TESTING GRAPH CLUSTERABILITY: A DENSITY BASED STATISTICAL TEST FOR DIRECTED GRAPHS

Houyem Demni; Pierre Miasnikof; Alexander Y. Shestopaloff; Cristian Bravo; Yuri Lawryshyn

Open Conference Systems, CLADAG2023

Houyem Demni, Pierre Miasnikof, Alexander Y. Shestopaloff, Cristian Bravo, Yuri Lawryshyn

Last modified: 2023-06-27

Abstract

In this work, we extend a recent statistical test for graph clusterability to directed graphs. Graph clustering, or network community detection, is a pivotal topic in network science. It consists of labeling nodes so they form subsets that display a greater similarity to each other than to the remaining vertices on the graph. Here, node similarity is measured in connection probability or edge density.
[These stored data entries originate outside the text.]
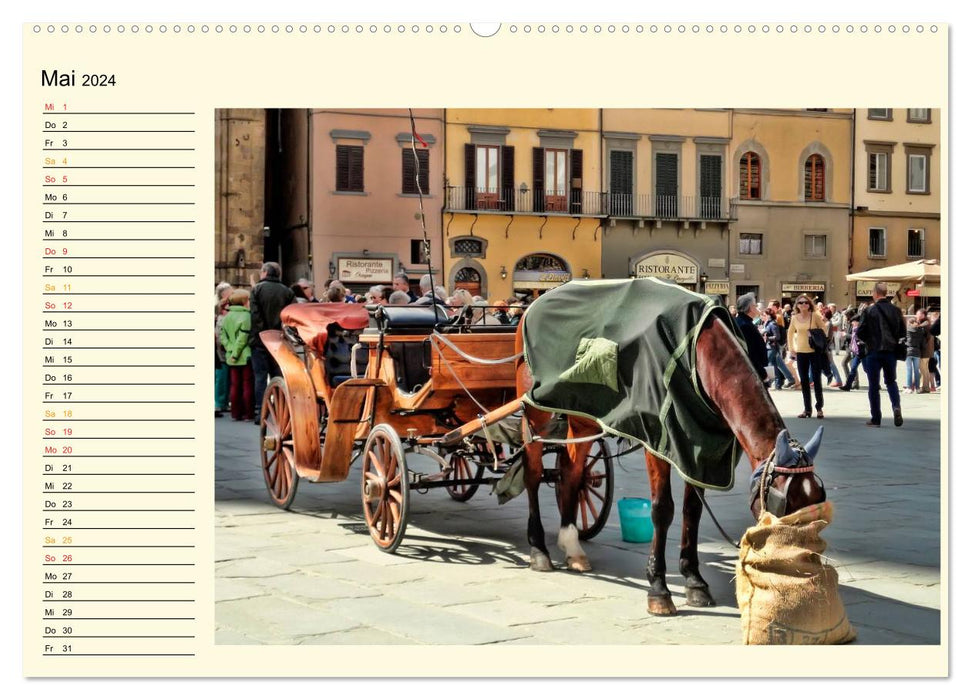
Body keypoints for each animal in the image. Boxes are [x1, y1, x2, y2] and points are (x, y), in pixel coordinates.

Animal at [512, 312, 824, 612]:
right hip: (536, 412)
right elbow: (662, 510)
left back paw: (572, 545)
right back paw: (539, 549)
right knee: (533, 473)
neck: (699, 353)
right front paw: (658, 589)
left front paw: (694, 581)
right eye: (784, 505)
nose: (802, 571)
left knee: (571, 472)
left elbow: (692, 511)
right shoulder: (657, 441)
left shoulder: (698, 451)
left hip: (582, 415)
Similar nodes have a greater connection probability to each other than to other vertices. However, not all graph have a clustered structure. While the goal of graph clustering is to offer a meaningful summary of a graph through vertex clusters, not all graphs can be summarized in this way. In cases where a graph is not clusterable, clustering is not only a waste of time, it inevitably leads to misleading conclusions. We tailor a statistical test developed for undirected networks to directed ones. The test is based on measuring the heterogeneity of local densities. It does not assume any particular graph generative model or edge probability distribution. The test only rests on the hypothesis that a clusterable graph must display a mean local (induced subgraph) density that is significantly greater than the graph’s overall density. We posit that this inequality is a necessary (but not sufficient) condition for a graph to have a clustered structure. After highlighting the probabilistic nature of local and global densities, we offer a statistical test to assess the significance of this inequality in densities. This test is also based on sampling node neighborhoods and is thus well suited to very large data sets. We have validated our test on several synthetic graph structures and real world networks. We have also compared our test to other recent statistical tests. Our findings show that our test is more responsive to networks structure than its alternatives.